▶ [What you need to do] Print the entries below again exactly as they stand, but skip any picture.

▶ [Data to process]

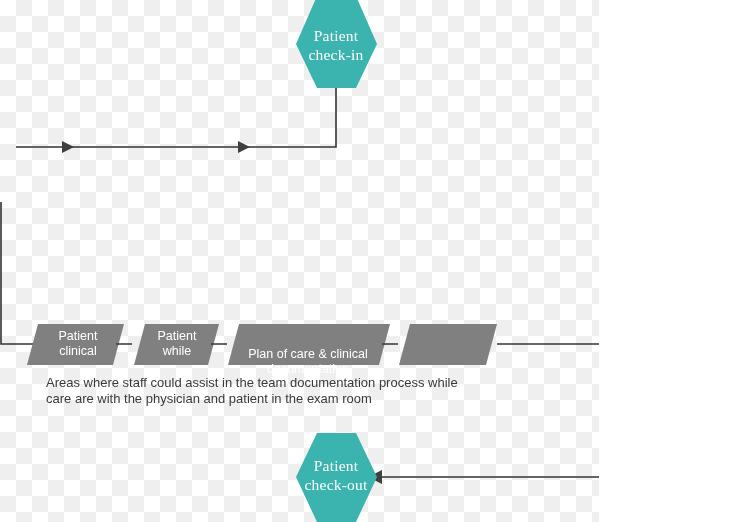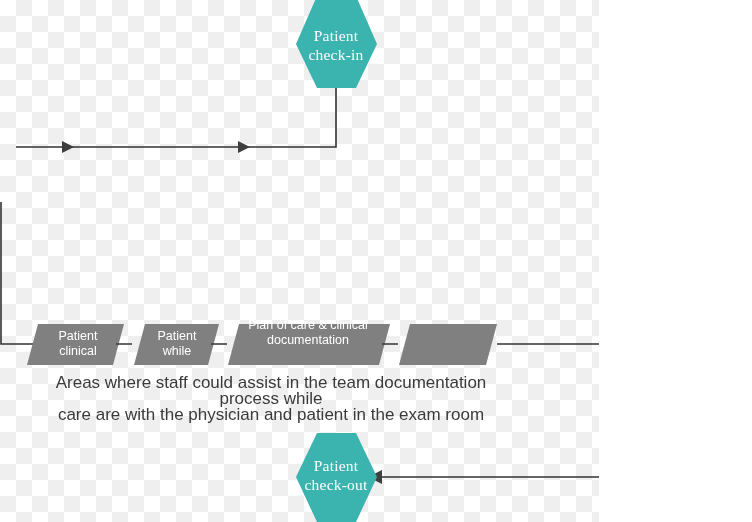--- a/index.html
+++ b/index.html
@@ -159,7 +159,7 @@
     <span>while</span>
   </div>
 
-  <div class="stage-label" style="left:226px; top:318px; width:164px;">
+  <div class="stage-label" style="left:226px; top:347px; width:164px;">
     <span>Plan of care &amp; clinical</span><br>
     <span>documentation</span>
   </div>

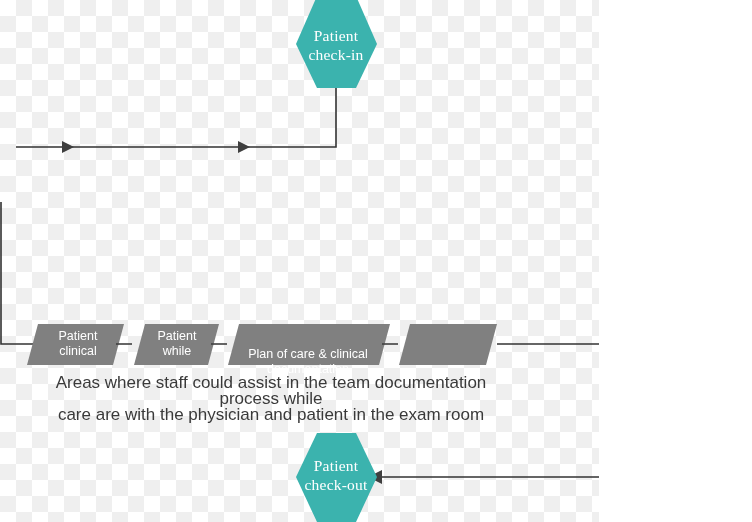--- a/index.html
+++ b/index.html
@@ -67,10 +67,9 @@
     left: 46px;
     top: 375px;
     width: 450px;
-    text-align: center;
     color: #3a3a3a;
     font-family: "Liberation Sans", sans-serif;
-    font-size: 17px;
+    font-size: 13px;
     line-height: 16px;
   }
   #caption .cap-line { display: block; }

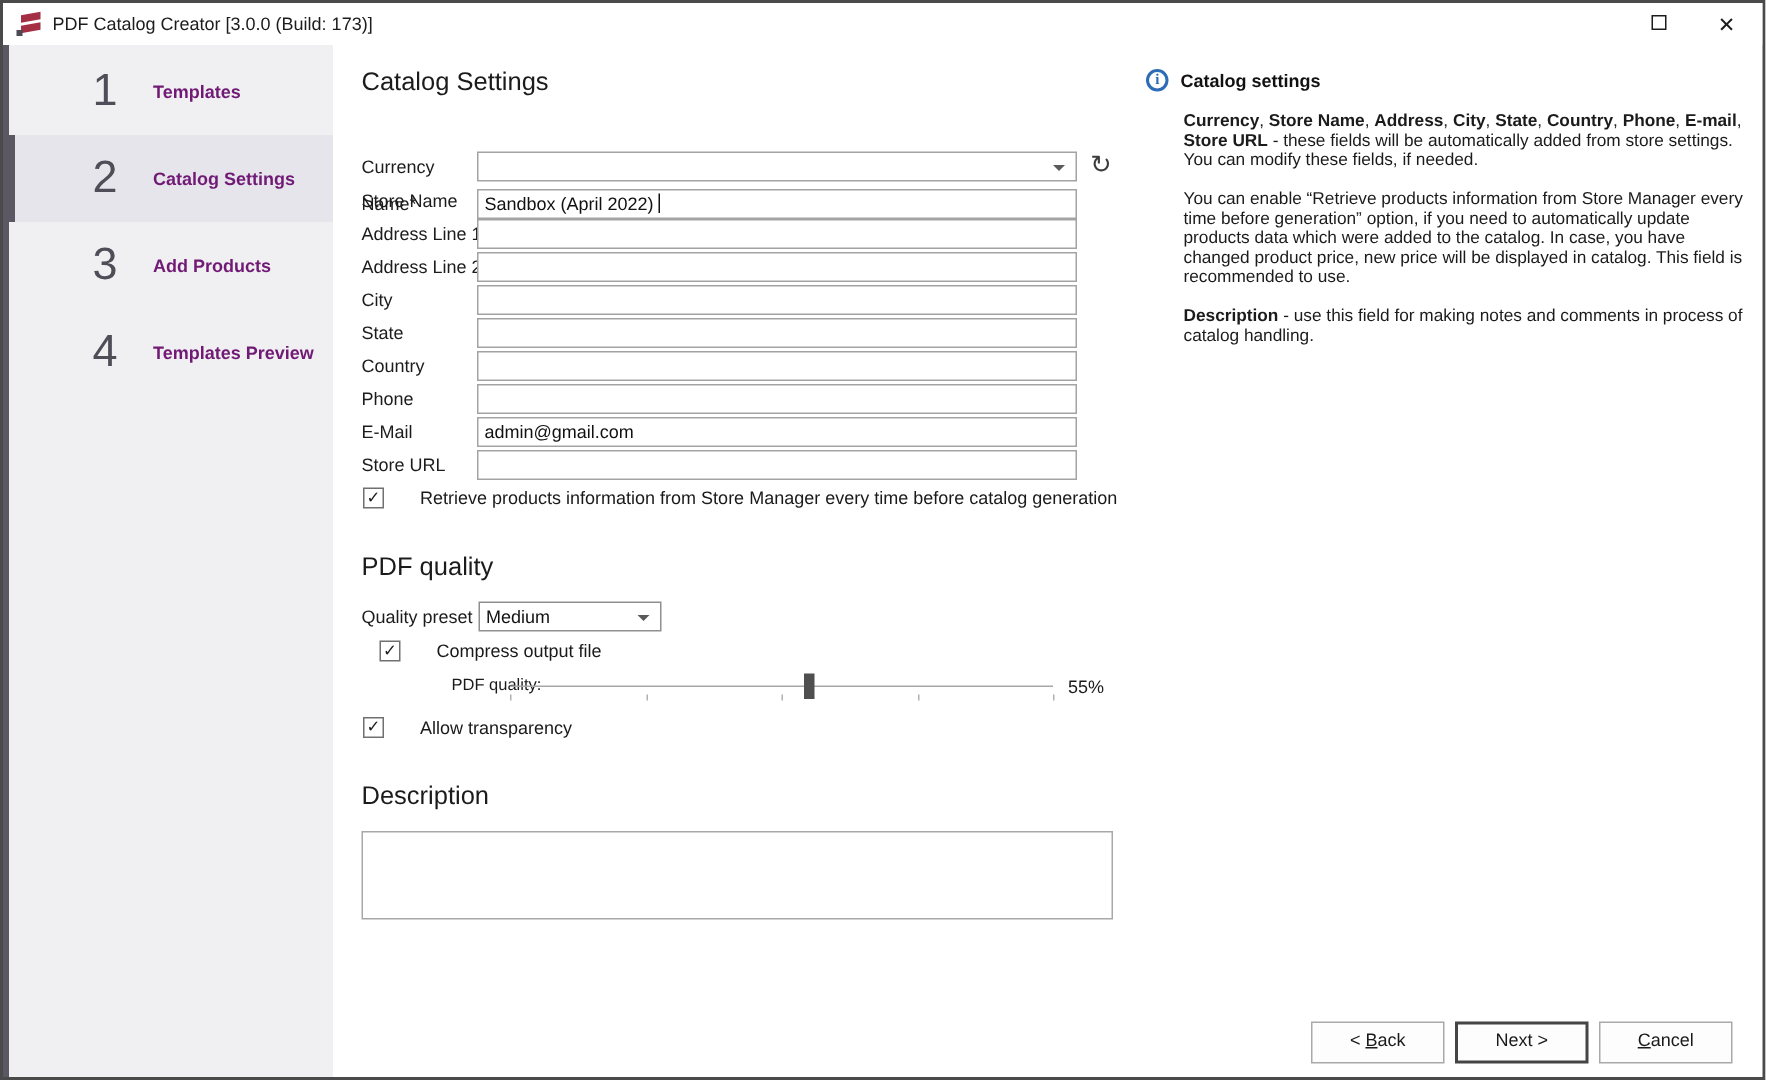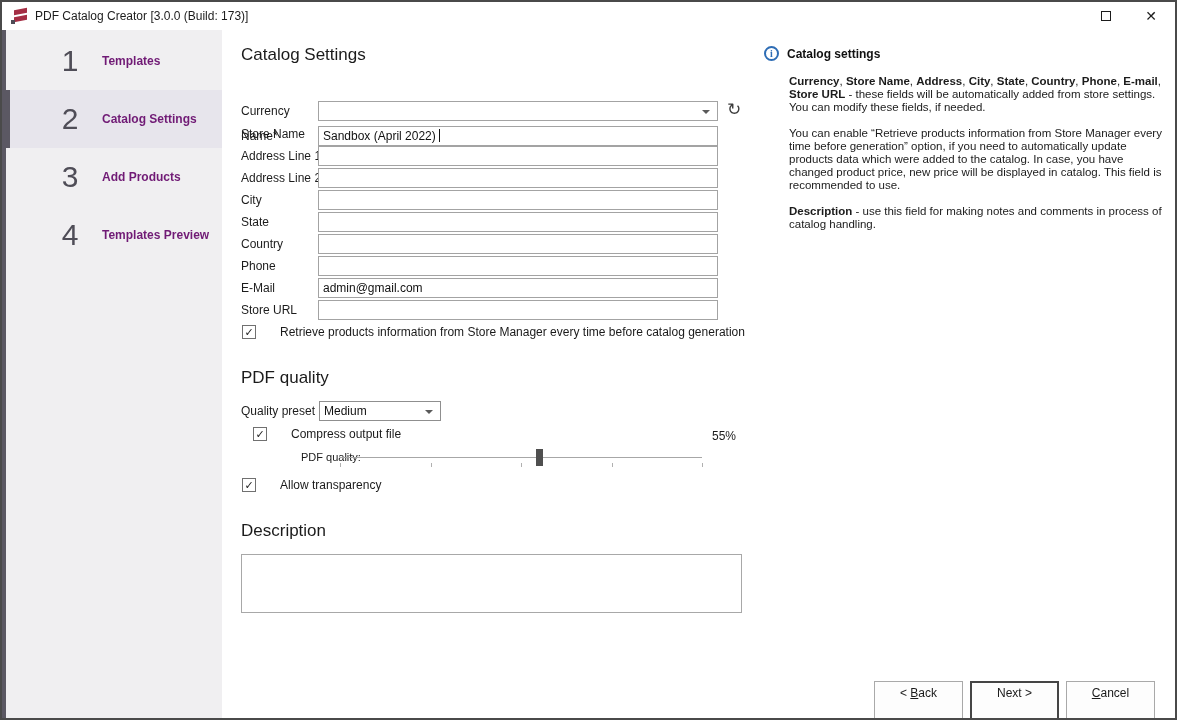--- a/index.html
+++ b/index.html
@@ -52,7 +52,7 @@
   .slider .track { position:absolute; left:0; right:0; top:8px; height:1px; background:#a7a7a7; }
   .slider .thumb { position:absolute; top:0; width:7px; height:17px; margin-left:-3px; background:#4f4f4f; }
   .slider .tick { position:absolute; top:14px; width:1px; height:4px; background:#b0b0b0; }
-  .slider-value { position:absolute; left:710px; top:427px; font-size:12px; color:#1a1a1a; }
+  .slider-value { position:absolute; left:710px; top:449px; font-size:12px; color:#1a1a1a; }
 
   
   .desc-area { position:absolute; left:239px; top:552px; width:501px; height:59px; background:#fff; border:1px solid #a8a8a8; font-size:12px; padding:3px 4px; color:#111; }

▶ [Written response]
--- a/index.html
+++ b/index.html
@@ -159,7 +159,7 @@
     <span>while</span>
   </div>
 
-  <div class="stage-label" style="left:226px; top:318px; width:164px;">
+  <div class="stage-label" style="left:226px; top:347px; width:164px;">
     <span>Plan of care &amp; clinical</span><br>
     <span>documentation</span>
   </div>

--- a/index.html
+++ b/index.html
@@ -67,10 +67,9 @@
     left: 46px;
     top: 375px;
     width: 450px;
-    text-align: center;
     color: #3a3a3a;
     font-family: "Liberation Sans", sans-serif;
-    font-size: 17px;
+    font-size: 13px;
     line-height: 16px;
   }
   #caption .cap-line { display: block; }

--- a/index.html
+++ b/index.html
@@ -52,7 +52,7 @@
   .slider .track { position:absolute; left:0; right:0; top:8px; height:1px; background:#a7a7a7; }
   .slider .thumb { position:absolute; top:0; width:7px; height:17px; margin-left:-3px; background:#4f4f4f; }
   .slider .tick { position:absolute; top:14px; width:1px; height:4px; background:#b0b0b0; }
-  .slider-value { position:absolute; left:710px; top:427px; font-size:12px; color:#1a1a1a; }
+  .slider-value { position:absolute; left:710px; top:449px; font-size:12px; color:#1a1a1a; }
 
   
   .desc-area { position:absolute; left:239px; top:552px; width:501px; height:59px; background:#fff; border:1px solid #a8a8a8; font-size:12px; padding:3px 4px; color:#111; }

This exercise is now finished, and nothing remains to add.